PEARL HARBOR, Hawaii -- Nancy Lynne Wagner died three days after she and her twin sister, Mary, were born in 1937.
Her body was cremated and her ashes stayed with her father, Chief Yeoman Albert T.D. Wagner, through tours of duty in China and then aboard the USS Utah at Pearl Harbor as he waited for a Navy chaplain to perform a burial at sea.
When Japanese torpedoes hit the Utah, Wagner escaped -- but the baby's ashes remained entombed in the ship, along with the remains of 54 of the Utah's men.
"I've always thought it was an absolute beautiful thing," said Nancy's twin, Mary Kreigh, 64. "I could not have wanted more than to have my sister's ashes guarded by all the men of the U.S. Navy."
Kreigh has become the Utah survivors' adopted "first daughter," their public relations director and their reunion organizer. She's especially excited about this year's 60th anniversary: For the first time, a ceremony will be held aboard boats near what survivors call the forgotten memorial, the sunken Utah.
After a bell ringing ceremony, the survivors will throw orchids onto their fallen shipmates and a bagpiper will play as the flag is lowered at sunset.
Access restricted
Unlike the USS Arizona Memorial, a large structure straddling the sunken battleship that draws thousands of visitors each year, few people know the USS Utah Memorial exists.
Dedicated in 1972, the simple white L-shaped pier is on the west side of Ford Island, overlooking the rusted hull of the ship breaking the harbor surface. Access to the memorial pier, which is next to a working Navy pier and is less visible from Honolulu, is restricted because of its location on a Navy base.

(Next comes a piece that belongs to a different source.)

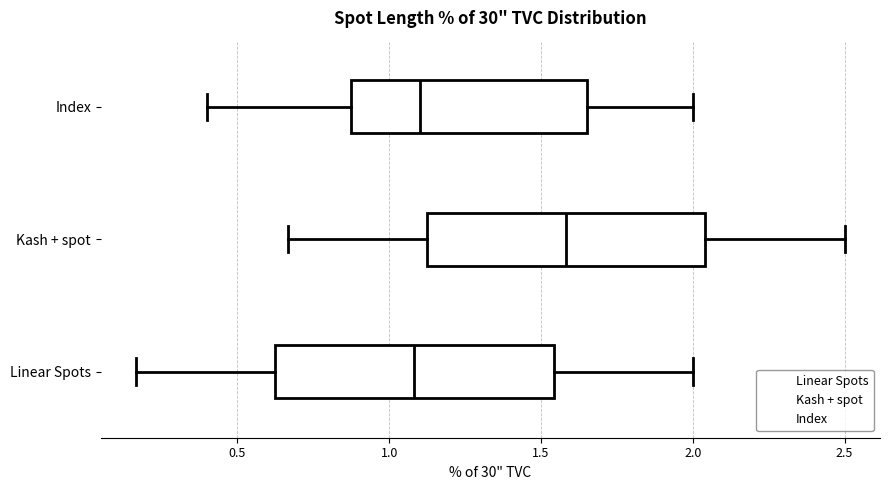

Reading bottom to top, transcribe this box plot: for each box, give where its median line is, the range the box spans, and where its two whiskers end, as read against the x-axis. The values are not printed on the chart, so give them approximately, as read against the axis.

Linear Spots: median 1.10, box 0.65 to 1.55, whiskers 0.15 to 2.00
Kash + spot: median 1.60, box 1.15 to 2.05, whiskers 0.65 to 2.50
Index: median 1.10, box 0.90 to 1.65, whiskers 0.40 to 2.00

The National Parks Service operates tours from a large visitors center for people wishing to see the Arizona, but civilians who want to visit the Utah must be escorted by a member of the military.
Bill Hughes, a Utah survivor who maintains the group's Web site, said the ship doesn't get credit for its contribution to the Navy.
"We trained dive bombers. We trained people to shoot down aircraft. We were also a submarine target ship," said Hughes, 79, of Grand Prairie, Texas. "Some of the most advanced technology available was on the Utah.
"But we've been forgotten because we're on an active naval base."
The Utah was first commissioned in 1911 as a battleship with a crew of 900, and was recommissioned in 1932 as a target ship. It decks reinforced with timber, the Utah had a crew of about 500 in 1941 when Japanese torpedoes tore through her hull, killing 58 men. Fewer than 140 survivors remain today.
The bodies of 54 men remain entombed on the sunken ship.
Kreigh, who lives in Lompoc, Calif., has brought a renewed enthusiasm to the Utah survivors and attention to the memorial, even getting a hotel to sponsor the trip to Hawaii for one survivor who couldn't afford to pay his way to the anniversary.
"She represents the sprit of the people who support her," said Chief Phil Eggman of the Navy's public affairs office at Pearl Harbor, who is organizing the 60th anniversary ceremony.
Kreigh's husband, David, who was in the Air Force, died in 1995 and she lost her mother in 1997. Her son Daniel, 40, and daughter Nina, 42, will be with her in Honolulu in December, along with the men of the Utah.
Kreigh's father died in 1975. At 34, he was one of the older men at Pearl Harbor, she said.
"I can just hear him saying 'my oh Mary, I'm so proud of you.'
"The Utah is my family," she said. "The men are my family. It has been delightful."